(WHAT IS EXPECTED) Pick out every line in the material below that contains the string "crops", matching case exactly, and copy each one.

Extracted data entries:
---*---
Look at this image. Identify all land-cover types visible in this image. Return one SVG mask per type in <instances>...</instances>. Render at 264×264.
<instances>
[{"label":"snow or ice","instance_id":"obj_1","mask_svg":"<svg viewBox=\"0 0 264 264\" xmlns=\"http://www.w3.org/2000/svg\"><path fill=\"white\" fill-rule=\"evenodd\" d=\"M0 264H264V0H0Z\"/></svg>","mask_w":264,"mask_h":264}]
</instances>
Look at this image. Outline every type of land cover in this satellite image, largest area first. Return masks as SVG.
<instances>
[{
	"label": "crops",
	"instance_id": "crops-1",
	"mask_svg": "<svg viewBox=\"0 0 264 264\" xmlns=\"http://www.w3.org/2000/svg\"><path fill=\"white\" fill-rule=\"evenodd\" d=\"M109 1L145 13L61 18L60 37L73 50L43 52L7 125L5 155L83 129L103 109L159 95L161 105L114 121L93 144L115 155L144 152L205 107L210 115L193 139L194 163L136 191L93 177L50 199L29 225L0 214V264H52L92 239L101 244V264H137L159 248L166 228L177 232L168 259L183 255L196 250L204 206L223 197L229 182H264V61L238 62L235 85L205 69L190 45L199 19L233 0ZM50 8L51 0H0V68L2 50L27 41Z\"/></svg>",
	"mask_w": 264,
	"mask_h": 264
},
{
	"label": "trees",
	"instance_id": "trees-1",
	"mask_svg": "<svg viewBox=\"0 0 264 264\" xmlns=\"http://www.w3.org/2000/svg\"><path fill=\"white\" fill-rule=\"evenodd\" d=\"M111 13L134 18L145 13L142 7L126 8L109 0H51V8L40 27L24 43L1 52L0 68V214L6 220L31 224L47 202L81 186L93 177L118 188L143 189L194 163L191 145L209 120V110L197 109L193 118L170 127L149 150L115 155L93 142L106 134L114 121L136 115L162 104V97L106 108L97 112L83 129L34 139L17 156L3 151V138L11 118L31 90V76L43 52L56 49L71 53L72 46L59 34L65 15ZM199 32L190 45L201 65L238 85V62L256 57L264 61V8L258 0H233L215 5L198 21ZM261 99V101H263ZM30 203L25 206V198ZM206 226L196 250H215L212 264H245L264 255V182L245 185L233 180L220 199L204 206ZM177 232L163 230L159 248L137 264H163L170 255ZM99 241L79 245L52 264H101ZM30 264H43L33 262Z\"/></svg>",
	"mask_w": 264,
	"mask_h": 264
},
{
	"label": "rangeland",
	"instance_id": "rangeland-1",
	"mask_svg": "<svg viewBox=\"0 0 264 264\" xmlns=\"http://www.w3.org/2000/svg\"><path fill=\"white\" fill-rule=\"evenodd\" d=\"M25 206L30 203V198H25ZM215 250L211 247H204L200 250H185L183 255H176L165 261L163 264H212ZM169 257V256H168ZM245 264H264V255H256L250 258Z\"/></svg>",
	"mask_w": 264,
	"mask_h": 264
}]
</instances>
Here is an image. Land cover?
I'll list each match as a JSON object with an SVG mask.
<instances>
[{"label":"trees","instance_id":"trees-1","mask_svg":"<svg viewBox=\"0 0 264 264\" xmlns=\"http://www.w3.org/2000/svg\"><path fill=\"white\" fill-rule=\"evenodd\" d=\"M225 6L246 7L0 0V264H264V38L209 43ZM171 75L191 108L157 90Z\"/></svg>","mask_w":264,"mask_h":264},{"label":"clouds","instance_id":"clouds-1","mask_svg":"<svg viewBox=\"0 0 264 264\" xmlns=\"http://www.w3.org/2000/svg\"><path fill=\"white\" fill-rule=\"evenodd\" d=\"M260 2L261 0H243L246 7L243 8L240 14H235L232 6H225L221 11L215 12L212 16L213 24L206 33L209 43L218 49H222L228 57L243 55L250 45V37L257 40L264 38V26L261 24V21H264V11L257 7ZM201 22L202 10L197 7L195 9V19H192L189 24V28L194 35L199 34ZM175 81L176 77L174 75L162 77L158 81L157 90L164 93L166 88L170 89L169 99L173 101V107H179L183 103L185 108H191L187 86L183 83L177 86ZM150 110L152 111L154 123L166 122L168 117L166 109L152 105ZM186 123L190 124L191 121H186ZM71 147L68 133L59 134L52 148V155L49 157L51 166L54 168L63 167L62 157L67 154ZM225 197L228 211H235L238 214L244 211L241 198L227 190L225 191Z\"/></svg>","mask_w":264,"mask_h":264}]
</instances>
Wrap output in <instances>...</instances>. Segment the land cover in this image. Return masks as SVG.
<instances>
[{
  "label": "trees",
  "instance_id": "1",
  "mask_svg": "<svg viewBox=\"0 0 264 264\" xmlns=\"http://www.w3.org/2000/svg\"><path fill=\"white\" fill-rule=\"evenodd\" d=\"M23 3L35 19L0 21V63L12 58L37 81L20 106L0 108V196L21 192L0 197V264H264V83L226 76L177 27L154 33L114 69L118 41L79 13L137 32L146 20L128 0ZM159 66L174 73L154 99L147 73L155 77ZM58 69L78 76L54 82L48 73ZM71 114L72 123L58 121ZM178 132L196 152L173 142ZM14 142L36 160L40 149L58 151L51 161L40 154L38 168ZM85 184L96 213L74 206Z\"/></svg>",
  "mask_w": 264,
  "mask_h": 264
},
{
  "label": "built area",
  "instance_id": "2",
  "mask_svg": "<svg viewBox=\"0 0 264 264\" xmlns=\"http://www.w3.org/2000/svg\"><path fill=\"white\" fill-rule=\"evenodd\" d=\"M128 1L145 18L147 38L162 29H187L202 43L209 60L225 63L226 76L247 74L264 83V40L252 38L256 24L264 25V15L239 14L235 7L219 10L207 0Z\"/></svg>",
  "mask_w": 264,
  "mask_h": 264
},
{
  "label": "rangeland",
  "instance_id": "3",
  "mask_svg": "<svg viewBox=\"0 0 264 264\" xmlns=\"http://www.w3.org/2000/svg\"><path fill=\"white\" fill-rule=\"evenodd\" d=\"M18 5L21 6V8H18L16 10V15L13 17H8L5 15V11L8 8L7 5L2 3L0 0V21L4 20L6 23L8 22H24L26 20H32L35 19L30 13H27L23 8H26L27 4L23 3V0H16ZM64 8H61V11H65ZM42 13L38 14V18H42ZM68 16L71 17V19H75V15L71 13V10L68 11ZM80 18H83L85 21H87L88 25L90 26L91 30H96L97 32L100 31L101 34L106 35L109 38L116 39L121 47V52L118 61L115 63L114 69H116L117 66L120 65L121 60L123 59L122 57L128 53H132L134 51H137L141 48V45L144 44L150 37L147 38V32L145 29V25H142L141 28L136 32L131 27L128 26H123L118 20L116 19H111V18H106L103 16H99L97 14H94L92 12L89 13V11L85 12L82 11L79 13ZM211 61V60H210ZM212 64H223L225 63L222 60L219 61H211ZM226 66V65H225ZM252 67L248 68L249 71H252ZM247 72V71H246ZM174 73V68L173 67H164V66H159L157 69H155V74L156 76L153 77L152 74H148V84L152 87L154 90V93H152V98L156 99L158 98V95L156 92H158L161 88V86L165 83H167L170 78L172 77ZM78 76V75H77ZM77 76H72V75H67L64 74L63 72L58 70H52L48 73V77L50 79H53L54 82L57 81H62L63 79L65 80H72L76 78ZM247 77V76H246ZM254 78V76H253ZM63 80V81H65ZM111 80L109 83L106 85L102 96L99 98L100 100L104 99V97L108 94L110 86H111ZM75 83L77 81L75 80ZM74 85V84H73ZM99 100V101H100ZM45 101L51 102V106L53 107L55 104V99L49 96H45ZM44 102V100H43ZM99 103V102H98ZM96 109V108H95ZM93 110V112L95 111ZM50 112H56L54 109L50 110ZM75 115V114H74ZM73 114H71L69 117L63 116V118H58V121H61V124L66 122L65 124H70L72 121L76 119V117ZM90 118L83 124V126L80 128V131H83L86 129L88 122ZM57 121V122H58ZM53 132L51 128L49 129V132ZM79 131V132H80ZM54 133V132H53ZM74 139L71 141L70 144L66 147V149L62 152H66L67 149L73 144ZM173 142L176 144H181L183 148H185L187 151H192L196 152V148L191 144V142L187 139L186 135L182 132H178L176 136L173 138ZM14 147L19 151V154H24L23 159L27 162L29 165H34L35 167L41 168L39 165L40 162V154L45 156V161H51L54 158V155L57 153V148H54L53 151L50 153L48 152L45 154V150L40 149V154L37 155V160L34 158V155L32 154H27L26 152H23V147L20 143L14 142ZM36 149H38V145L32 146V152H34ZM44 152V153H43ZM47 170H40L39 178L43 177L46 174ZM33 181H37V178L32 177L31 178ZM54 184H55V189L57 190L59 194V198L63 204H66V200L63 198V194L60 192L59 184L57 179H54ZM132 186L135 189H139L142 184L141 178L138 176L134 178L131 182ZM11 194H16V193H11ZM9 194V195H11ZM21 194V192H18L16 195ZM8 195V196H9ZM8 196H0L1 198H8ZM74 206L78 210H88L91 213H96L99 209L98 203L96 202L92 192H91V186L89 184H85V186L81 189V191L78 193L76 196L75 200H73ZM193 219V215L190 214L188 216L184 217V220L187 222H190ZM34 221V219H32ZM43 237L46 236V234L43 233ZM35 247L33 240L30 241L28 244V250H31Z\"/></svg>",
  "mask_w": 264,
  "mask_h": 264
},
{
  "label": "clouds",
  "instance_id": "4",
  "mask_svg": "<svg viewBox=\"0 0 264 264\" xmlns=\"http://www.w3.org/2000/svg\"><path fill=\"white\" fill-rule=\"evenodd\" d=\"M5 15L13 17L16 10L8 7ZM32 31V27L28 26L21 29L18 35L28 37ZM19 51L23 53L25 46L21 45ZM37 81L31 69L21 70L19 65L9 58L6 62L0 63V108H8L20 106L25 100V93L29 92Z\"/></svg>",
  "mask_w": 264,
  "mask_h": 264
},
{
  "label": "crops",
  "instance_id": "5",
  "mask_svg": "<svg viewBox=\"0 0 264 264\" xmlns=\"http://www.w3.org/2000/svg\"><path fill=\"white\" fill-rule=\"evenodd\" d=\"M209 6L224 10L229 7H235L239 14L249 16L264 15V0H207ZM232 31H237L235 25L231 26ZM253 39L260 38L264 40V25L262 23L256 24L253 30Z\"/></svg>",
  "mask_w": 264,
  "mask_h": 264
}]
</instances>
---*---
(RESULT OF THE EXERCISE)
	"label": "crops",
	"instance_id": "crops-1",
  "label": "crops",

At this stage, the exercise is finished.